Сделай это кто-нибудь другой — зал бы умер от хохота, но тогда в зрительном зале повисла сочувствующая тишина. Весь театр, от первых рядов до молодого «райка», сделал вид, что ничего не заметил.
В домашней обстановке «дедушка русской сцены» превращался в добрую, ласковую и заботливую бабушку. В Киеве как-то он позвал меня к себе домой. Меня поразил и расположил к отдыху старушечий уют его квартиры. Сам Владимир Николаевич принимал гостя очень домовито: поеживаясь, с полотенцем в руках, он ловко разливал чаек и аккуратно накладывал в маленькие розетки то спасительное повидло из «бог знает чего», которое в те годы было лакомством.
— После чая я тебе погадаю,— сказал Владимир Николаевич.
И верно, убрав посуду, он начал раскидывать на червонного валета. Всем «словарником» стародавних гадалок он владел великолепно, мастерски и бросал карты невероятно серьезно, с глубокой верой во все эти… «для тебя, для дома, что было, что будет, чем сердце успокоится».
На сей раз получилось, что «трефовый король» на казенного дома ко мне милостив и что «в близком будущем» предстоит встреча с червонной дамой.
— Это невеста,— ласково раскрывал он тайну карт.
Я радовался. Были основания.
Этот уютный, какой-то сдобный вечер я запомни на всю жизнь. «Бабушка» Давыдов окутывал меня успокаивающей добротой и заботливостью. И я блаженствовал.
Давыдов любил молодежь и дружил с ней.
Гитара была вечным его спутником. Собрав вокруг себя молодых, он брал гитару, настраивал ее, из нескольких переборов струн неожиданно возникало «пошла плясать, а ножки гнутся, сарафан короток, молодцы смеются», и, глядя на вас своими хитренькими, с чертиком, маленькими глазами, он продолжал: «корсетка моя» и задорно потряхивал отсутствующими кудрями.
Эти невинные музыкальные шалости Владимир Николаевич умел подавать тонко и остро. Крыловскую «Ворону и Лисицу» он рассказывал так, как будто вы слышали ее впервые. Но этого мало, каждый раз для Вороны находилась совершенно новая характеристика.
Владимир Николаевич к этим миниатюркам — куплетам, песенкам, романсам и басням — относился так же серьезно, как и к крупным творениям, не боясь, что они уронят его достоинство. «Звезды не боятся, что их примут за светляков». Эта мудрость Рабиндраната Тагора вполне к нему относима.

◇ ◇ ◇ ◇

- _Рабочее задание 1_:
На какую карту Владимир Николаевич раскидывал гадание, если верить тексту о Давыдове?
- _Рабочее задание 2_:
Подхватите текст о Давыдове сразу после его последнего предложения и продолжите его.

◇ ◇ ◇ ◇

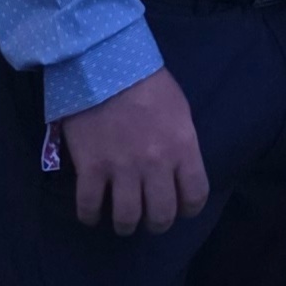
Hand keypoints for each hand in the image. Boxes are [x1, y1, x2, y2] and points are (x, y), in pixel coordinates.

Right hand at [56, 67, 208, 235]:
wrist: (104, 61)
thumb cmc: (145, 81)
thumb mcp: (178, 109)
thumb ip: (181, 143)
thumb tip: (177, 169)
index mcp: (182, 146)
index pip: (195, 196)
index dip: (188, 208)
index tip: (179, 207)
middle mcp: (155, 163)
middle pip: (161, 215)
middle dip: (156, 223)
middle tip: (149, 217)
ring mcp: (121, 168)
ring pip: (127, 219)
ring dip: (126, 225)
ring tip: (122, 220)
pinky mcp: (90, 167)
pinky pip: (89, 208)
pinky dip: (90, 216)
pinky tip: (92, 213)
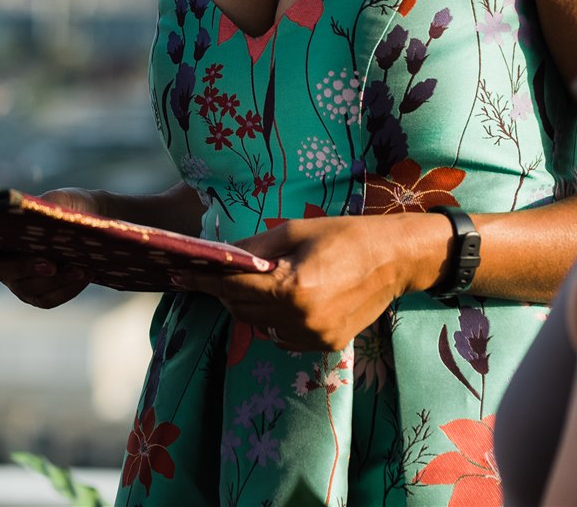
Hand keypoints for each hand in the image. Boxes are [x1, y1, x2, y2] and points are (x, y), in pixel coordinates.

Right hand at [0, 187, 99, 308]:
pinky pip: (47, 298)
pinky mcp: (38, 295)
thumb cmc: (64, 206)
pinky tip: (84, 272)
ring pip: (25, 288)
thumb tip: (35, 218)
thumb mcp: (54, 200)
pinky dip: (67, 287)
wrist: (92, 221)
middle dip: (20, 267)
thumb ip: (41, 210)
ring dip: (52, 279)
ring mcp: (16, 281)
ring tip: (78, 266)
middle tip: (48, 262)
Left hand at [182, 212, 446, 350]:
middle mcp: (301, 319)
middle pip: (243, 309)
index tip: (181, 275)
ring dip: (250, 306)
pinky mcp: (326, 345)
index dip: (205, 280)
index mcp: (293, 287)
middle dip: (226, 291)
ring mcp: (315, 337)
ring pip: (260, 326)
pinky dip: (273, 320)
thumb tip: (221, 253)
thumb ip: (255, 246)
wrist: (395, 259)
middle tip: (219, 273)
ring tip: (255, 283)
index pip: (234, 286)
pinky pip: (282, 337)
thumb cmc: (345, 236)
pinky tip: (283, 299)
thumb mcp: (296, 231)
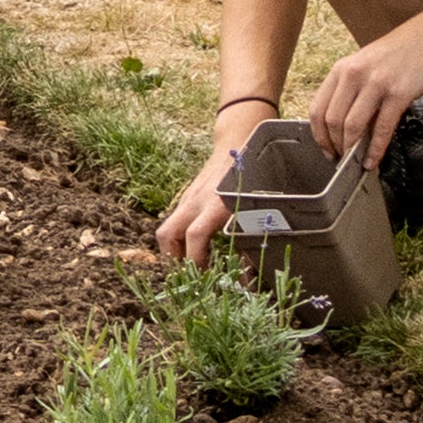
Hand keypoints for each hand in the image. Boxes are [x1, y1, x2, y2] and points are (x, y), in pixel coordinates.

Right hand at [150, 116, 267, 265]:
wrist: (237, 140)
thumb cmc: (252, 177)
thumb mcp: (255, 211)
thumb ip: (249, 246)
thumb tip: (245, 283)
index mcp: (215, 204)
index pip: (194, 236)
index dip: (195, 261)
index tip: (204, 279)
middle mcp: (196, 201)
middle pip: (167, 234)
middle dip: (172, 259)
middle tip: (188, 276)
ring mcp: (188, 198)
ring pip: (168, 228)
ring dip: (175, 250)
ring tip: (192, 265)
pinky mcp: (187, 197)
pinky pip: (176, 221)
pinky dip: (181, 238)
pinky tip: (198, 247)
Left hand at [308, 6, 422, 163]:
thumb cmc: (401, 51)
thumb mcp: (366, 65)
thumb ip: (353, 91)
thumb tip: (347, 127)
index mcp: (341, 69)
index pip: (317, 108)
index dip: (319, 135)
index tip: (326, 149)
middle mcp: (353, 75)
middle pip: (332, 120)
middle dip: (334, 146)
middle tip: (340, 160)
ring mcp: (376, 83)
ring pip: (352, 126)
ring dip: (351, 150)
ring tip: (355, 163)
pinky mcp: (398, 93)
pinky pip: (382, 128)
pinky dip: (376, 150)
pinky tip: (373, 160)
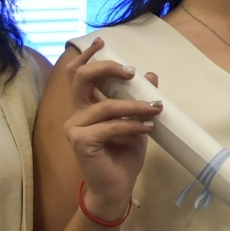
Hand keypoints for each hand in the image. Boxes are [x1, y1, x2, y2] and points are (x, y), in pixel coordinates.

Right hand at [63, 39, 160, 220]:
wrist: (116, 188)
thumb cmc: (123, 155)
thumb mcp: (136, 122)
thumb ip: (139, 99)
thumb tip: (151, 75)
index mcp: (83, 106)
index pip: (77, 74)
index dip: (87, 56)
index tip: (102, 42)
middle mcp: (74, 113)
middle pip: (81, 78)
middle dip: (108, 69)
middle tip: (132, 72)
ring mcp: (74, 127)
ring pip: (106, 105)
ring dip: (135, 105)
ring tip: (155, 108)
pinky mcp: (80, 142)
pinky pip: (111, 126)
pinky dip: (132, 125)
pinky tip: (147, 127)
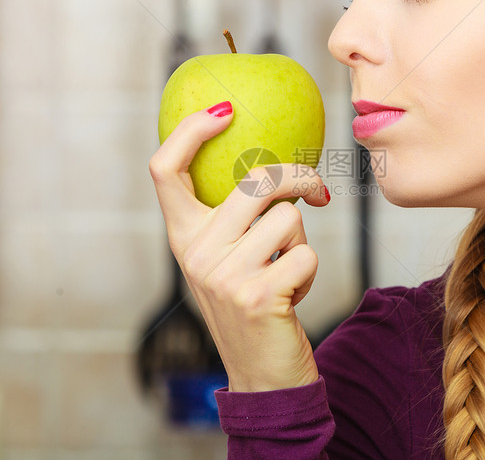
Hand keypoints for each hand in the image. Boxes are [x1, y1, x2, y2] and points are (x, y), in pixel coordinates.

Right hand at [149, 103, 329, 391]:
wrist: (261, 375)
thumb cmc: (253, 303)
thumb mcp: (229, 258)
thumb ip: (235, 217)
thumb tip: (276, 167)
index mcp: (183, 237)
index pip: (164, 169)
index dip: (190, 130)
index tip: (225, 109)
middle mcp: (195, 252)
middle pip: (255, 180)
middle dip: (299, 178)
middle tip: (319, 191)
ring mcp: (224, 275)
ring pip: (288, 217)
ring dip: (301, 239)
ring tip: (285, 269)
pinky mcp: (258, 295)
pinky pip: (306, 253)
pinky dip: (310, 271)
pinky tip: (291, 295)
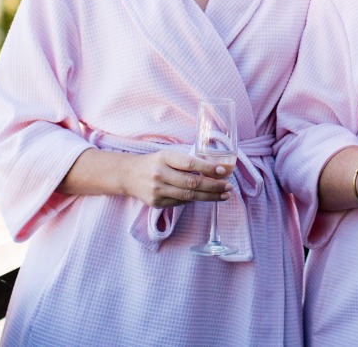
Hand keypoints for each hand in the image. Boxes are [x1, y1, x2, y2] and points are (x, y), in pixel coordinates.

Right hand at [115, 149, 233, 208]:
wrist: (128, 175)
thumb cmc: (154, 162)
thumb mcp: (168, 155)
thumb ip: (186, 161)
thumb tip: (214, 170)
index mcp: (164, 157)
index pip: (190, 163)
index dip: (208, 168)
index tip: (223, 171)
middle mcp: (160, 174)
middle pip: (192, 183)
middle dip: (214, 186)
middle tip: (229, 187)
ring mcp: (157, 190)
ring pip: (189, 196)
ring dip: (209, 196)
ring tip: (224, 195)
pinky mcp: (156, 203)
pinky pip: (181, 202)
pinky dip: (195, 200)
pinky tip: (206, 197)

◇ ◇ ◇ ◇

- _Письменный ответ 1_:
На червонного валета.

- _Письменный ответ 2_:
У каждого человека есть «сейф» для хранения того великолепия, которое встречалось ему на пути. Вот еще одно из богатств моего «сейфа». Мы отмечали 50-летие сценического труда Н. Н. Синельникова.
Когда в разгар ужина обратились к Владимиру Николаевичу Давыдову с просьбой спеть — он согласился:
— Спел бы вам, да гитары нет.
Его пригласили к роялю, а Николай Николаевич, указав на Исаака Осиповича Дунаевского, сказал:
— Этот молодой человек все сделает.
И действительно, через мгновение из уст Владимира Николаевича мы услышали напевные, волнующие слова: «Тень высокого старого дуба голосистая птичка любила…», а Дунаевский, едва дотрагиваясь до клавиш, создавал для этой песни мягкий, лирический, задушевный фон.
Я говорил о преемственности. Через много лет уже известный к тому времени композитор Дунаевский писал музыку к водевилю Шкваркина «Вредный элемент».
Образ Владимира Николаевича Давыдова и та их песня где-то сохранились в складочке его памяти.
И вот старый актер запел: «Все как прежде, все та же гитара…»
Даже в самой мелодии улавливалось далекое воспоминание.
«Тень высокого старого дуба» начинается с той же ноты. Вот она, преемственность. Звенья в великой цепи искусства.
Любви в жертву
Я застал еще то время, когда взаимоотношения между актерами и театрами были иными, чем теперь. Службы были сезонные. Мы могли быть нужны в одном сезоне, а на следующий — «свободны». И никто не позаботится о вашем трудоустройстве. Заботьтесь сами. Идите хоть на биржу труда. Они тогда были очень «популярны».
Сезон в Харькове окончился, и мы поехали в Киев. А киевская труппа приехала в Харьков. Как видите, творческий обмен родился не сегодня.
Сам Синельников оставался в Харькове, а нашу труппу возглавил Владимир Николаевич Давыдов.
Говоря откровенно, мне в Киев ехать не очень-то хотелось. В Харькове оставалось мое сердце…
Так как состав нашей труппы был ограничен, то мне пришлось играть ролей больше, и в этих гастролях я был очень занят. Свои жадные потребности, свое актерское обжорство я удовлетворял полностью.
Особенно я был рад, что вместо Безано, которого я играл в андреевском «Тоте», надо скааать, ужасающе — не удавались мне красавцы любовники! — мне была поручена роль барона, да еще императора н «Канцлере и слесаре».
Я хочу рассказать сейчас — пусть это будет исповедью и покаянием перед тобой, мой читатель,— как я совершил беспрецедентный поступок, как принес в жертву собственным интересам, пусть даже любви,— театр.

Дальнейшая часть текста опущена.